-------- EXERCISE INPUT --------
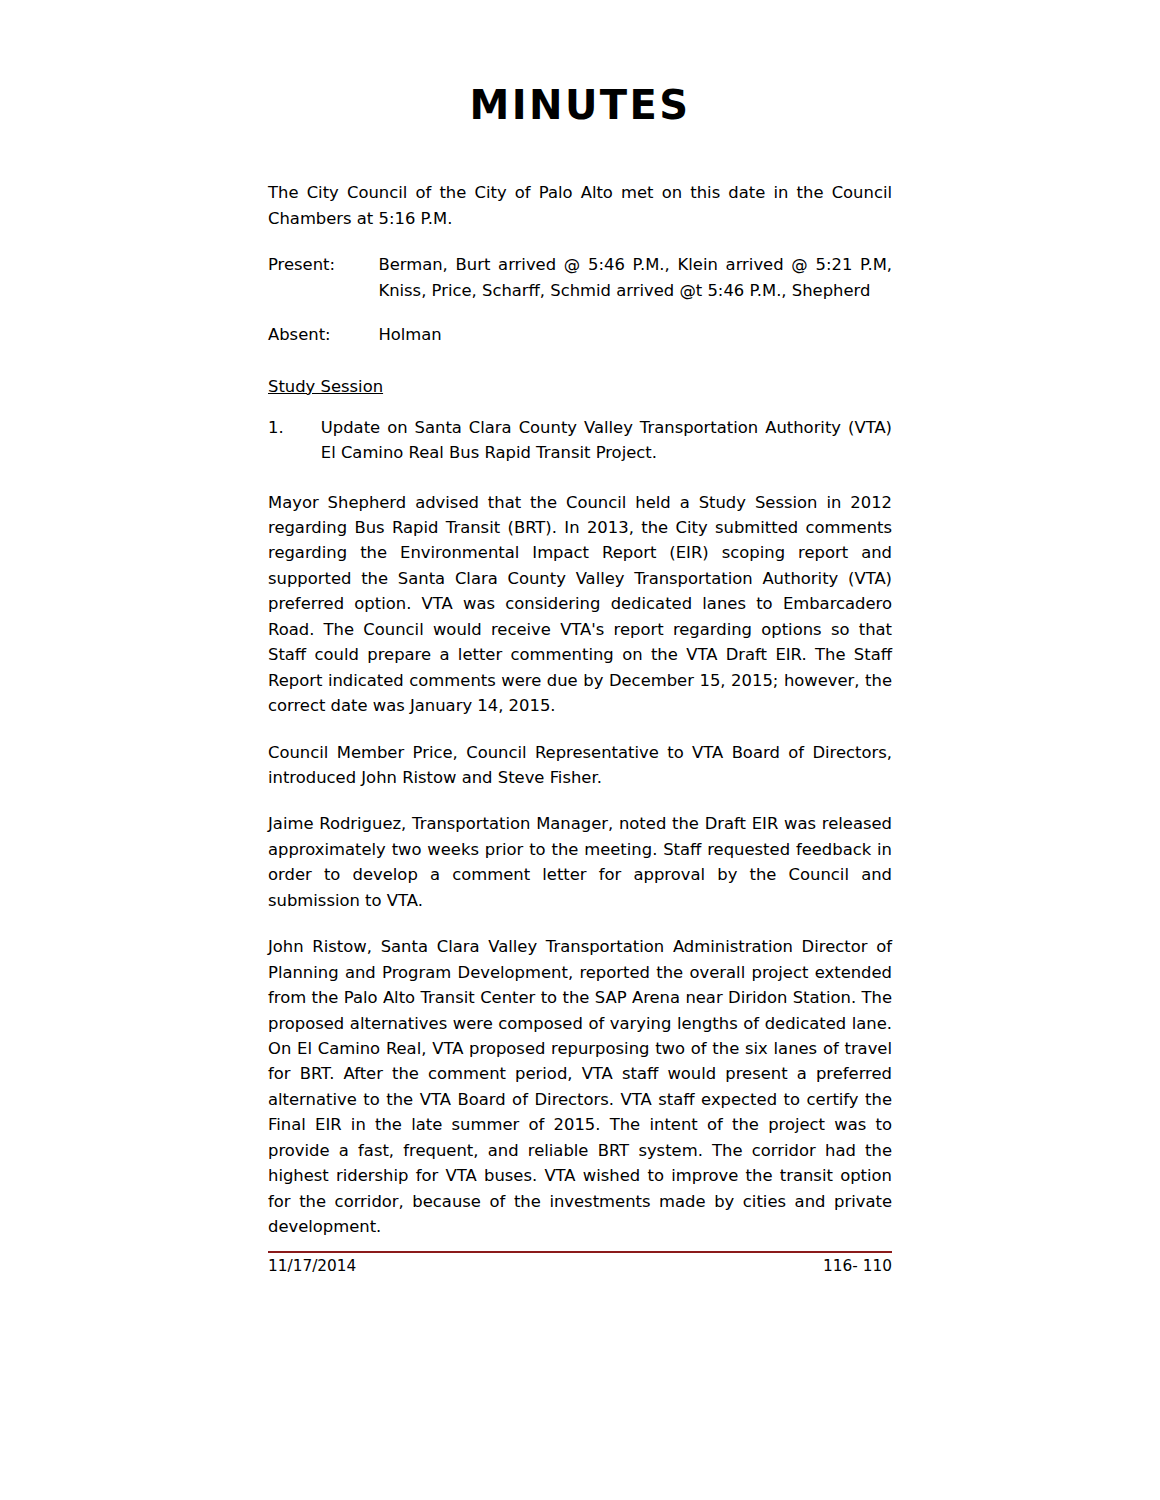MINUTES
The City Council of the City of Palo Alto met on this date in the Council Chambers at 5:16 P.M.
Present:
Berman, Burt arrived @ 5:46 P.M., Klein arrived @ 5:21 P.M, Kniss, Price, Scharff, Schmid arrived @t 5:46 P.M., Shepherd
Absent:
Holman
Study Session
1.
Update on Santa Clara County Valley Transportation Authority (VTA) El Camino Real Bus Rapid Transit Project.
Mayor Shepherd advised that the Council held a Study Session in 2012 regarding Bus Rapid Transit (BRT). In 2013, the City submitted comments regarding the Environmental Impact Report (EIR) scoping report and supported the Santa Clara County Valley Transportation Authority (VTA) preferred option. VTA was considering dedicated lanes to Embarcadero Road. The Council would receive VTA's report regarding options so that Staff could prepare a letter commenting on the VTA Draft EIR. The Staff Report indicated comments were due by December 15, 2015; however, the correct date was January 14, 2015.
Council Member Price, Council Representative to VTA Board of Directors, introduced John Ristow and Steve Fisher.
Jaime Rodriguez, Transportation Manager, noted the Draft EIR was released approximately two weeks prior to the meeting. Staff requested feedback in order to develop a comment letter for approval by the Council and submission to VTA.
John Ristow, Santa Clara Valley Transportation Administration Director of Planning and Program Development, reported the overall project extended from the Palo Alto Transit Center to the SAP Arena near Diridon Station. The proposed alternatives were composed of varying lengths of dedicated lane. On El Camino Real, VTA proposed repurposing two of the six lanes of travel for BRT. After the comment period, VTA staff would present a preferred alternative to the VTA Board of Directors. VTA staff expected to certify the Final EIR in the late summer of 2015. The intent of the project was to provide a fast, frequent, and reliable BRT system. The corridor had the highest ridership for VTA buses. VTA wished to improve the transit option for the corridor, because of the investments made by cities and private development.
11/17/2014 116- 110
--------
-------- EXERCISE INPUT --------
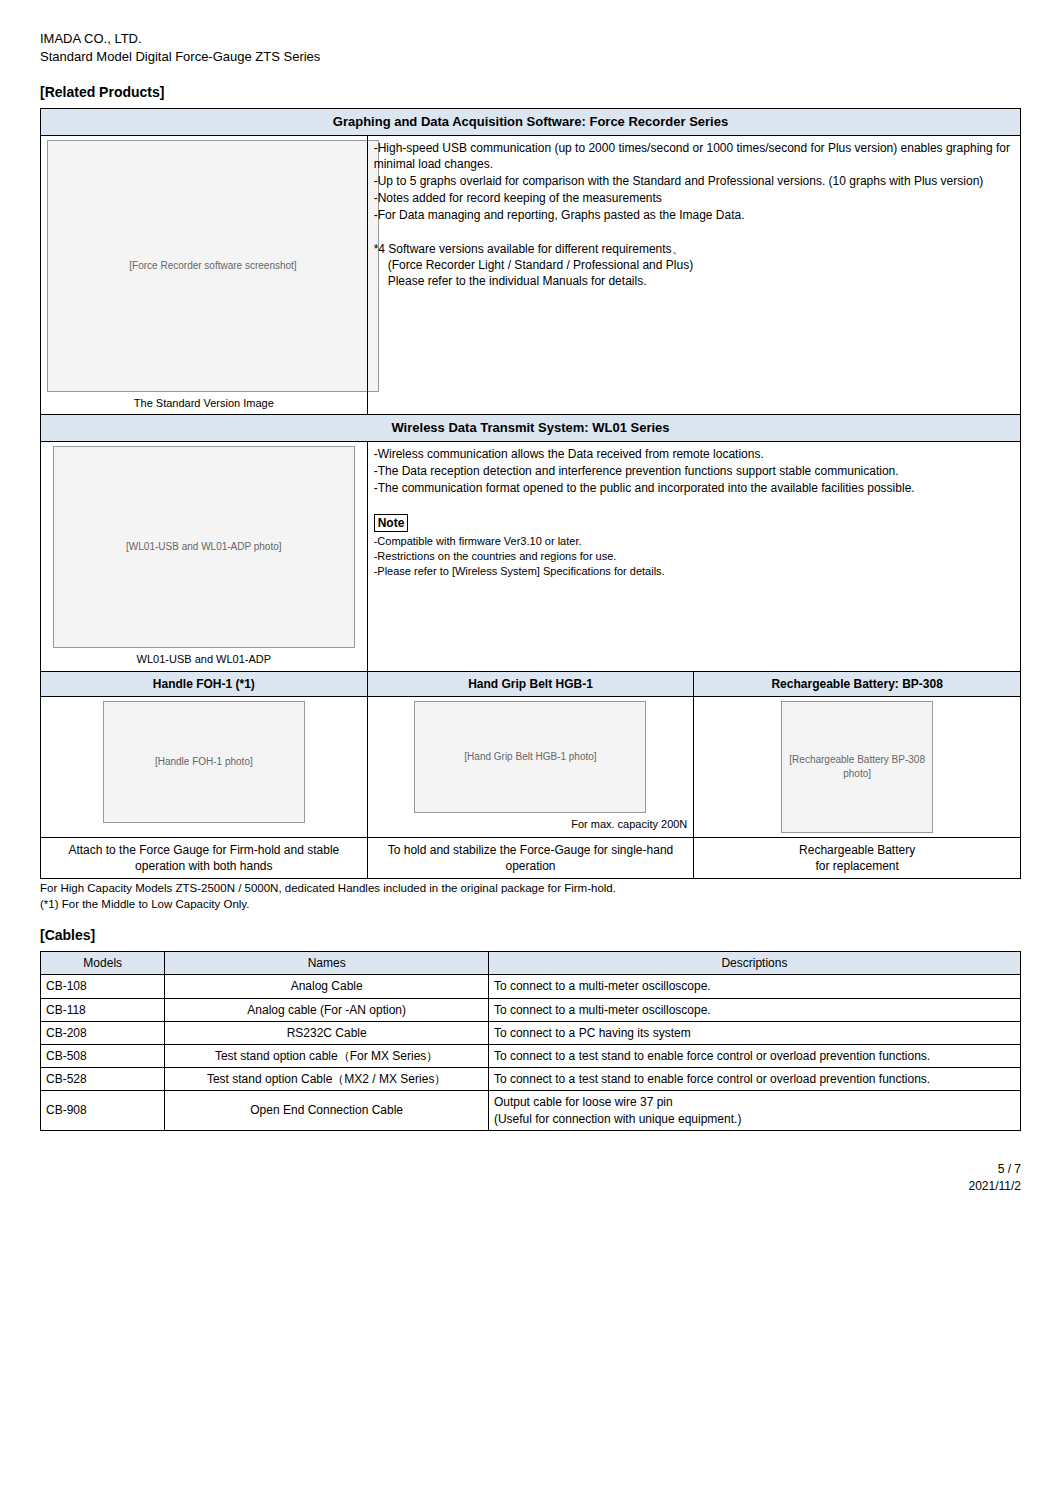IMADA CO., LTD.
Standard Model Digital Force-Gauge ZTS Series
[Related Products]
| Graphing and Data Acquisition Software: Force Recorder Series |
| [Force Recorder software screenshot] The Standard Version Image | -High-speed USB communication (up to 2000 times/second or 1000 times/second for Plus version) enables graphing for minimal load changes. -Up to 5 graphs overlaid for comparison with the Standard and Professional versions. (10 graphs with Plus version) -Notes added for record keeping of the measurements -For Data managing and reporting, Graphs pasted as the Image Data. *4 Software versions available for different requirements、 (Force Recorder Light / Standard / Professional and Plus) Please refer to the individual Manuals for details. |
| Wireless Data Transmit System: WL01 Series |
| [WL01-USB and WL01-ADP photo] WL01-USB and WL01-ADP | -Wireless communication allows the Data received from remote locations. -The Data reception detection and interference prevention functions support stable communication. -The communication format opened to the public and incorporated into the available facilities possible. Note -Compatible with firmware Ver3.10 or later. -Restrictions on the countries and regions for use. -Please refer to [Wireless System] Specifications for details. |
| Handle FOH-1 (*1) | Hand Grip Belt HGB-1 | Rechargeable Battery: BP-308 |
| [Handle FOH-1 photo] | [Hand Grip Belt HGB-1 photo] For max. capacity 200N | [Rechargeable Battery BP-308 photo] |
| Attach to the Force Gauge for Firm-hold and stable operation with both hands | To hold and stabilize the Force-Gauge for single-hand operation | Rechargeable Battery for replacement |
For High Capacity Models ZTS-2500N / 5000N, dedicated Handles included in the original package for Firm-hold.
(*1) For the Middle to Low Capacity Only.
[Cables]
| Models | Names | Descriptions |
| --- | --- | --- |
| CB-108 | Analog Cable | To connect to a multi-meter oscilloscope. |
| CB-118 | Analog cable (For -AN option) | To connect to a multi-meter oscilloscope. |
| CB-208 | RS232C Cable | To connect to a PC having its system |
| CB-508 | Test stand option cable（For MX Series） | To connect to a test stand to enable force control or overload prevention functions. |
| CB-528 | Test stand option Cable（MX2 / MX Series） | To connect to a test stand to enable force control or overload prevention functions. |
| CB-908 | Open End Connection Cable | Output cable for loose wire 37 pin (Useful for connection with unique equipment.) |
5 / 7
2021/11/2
--------
-------- EXERCISE INPUT --------
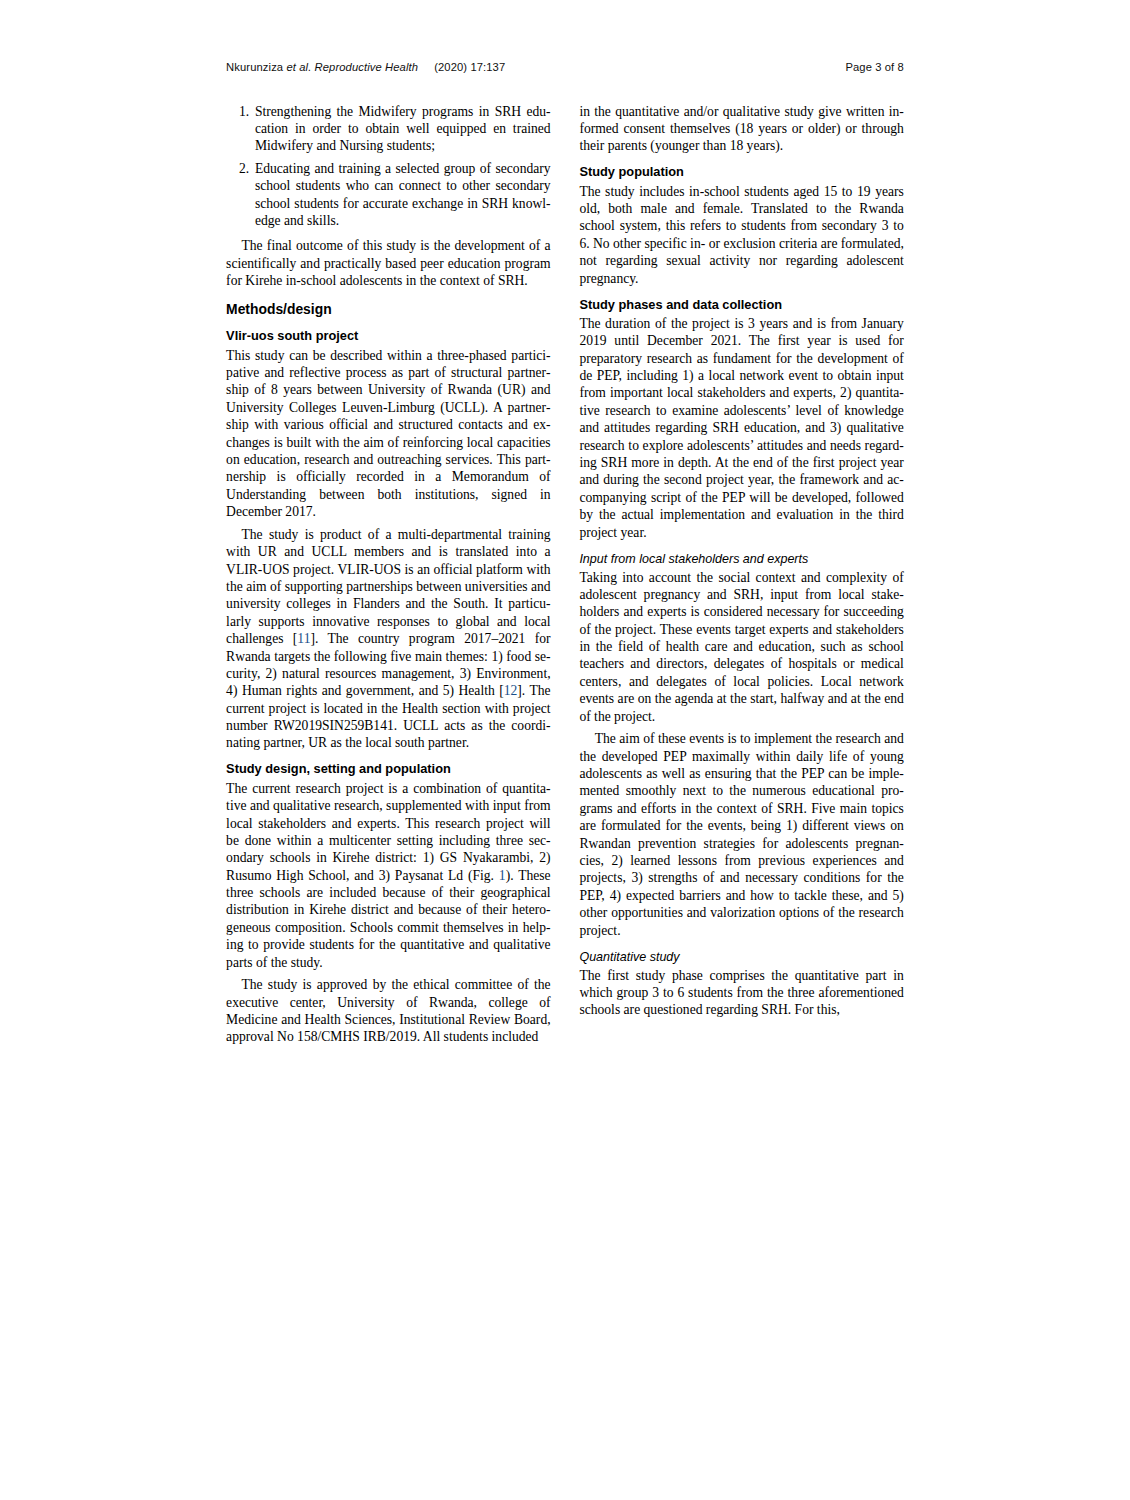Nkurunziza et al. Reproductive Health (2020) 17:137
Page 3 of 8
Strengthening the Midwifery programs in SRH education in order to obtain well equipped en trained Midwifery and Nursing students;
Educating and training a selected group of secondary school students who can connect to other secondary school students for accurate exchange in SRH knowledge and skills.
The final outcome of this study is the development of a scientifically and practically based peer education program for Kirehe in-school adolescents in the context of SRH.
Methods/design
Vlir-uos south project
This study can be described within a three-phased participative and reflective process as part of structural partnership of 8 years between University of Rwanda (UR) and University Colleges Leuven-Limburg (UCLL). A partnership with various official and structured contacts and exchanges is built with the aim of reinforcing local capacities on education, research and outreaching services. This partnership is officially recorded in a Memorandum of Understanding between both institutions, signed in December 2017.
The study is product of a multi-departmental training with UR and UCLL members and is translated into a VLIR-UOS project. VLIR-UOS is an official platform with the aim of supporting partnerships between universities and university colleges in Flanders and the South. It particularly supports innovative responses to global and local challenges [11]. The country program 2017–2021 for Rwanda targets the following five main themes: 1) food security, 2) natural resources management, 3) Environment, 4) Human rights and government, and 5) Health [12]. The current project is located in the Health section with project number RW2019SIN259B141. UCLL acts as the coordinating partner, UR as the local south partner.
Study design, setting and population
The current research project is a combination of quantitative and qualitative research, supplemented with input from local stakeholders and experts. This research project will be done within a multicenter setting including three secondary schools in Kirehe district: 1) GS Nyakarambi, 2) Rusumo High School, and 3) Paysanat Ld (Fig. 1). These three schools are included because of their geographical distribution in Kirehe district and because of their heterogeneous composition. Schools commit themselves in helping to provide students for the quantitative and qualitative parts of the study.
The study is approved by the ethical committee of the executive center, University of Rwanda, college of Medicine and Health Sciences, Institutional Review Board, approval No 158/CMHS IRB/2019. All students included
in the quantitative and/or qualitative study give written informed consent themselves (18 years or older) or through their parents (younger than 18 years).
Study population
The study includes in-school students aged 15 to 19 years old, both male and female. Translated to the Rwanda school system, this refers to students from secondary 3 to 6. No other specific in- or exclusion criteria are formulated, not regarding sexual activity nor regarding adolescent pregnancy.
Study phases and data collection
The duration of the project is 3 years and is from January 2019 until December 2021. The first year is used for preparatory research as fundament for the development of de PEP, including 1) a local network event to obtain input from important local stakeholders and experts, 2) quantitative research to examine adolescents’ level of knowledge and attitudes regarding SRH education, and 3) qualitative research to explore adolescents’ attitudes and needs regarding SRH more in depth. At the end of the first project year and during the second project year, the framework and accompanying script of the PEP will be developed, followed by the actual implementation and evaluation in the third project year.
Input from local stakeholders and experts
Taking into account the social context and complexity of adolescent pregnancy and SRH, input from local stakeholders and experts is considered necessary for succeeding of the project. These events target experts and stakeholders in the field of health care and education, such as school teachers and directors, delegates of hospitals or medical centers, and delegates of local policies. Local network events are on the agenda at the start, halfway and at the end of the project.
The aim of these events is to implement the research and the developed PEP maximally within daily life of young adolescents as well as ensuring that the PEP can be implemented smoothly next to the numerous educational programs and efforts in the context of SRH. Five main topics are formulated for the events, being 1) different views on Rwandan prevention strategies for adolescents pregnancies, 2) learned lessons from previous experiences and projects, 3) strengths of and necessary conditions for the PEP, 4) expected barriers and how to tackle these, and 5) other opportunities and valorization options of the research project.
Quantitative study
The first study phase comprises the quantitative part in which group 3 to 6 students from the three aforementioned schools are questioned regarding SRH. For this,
--------
* YOUR TASK *
The word "test" appears on some lines of the data above; count those lines and return only the number.

* RESULT *
2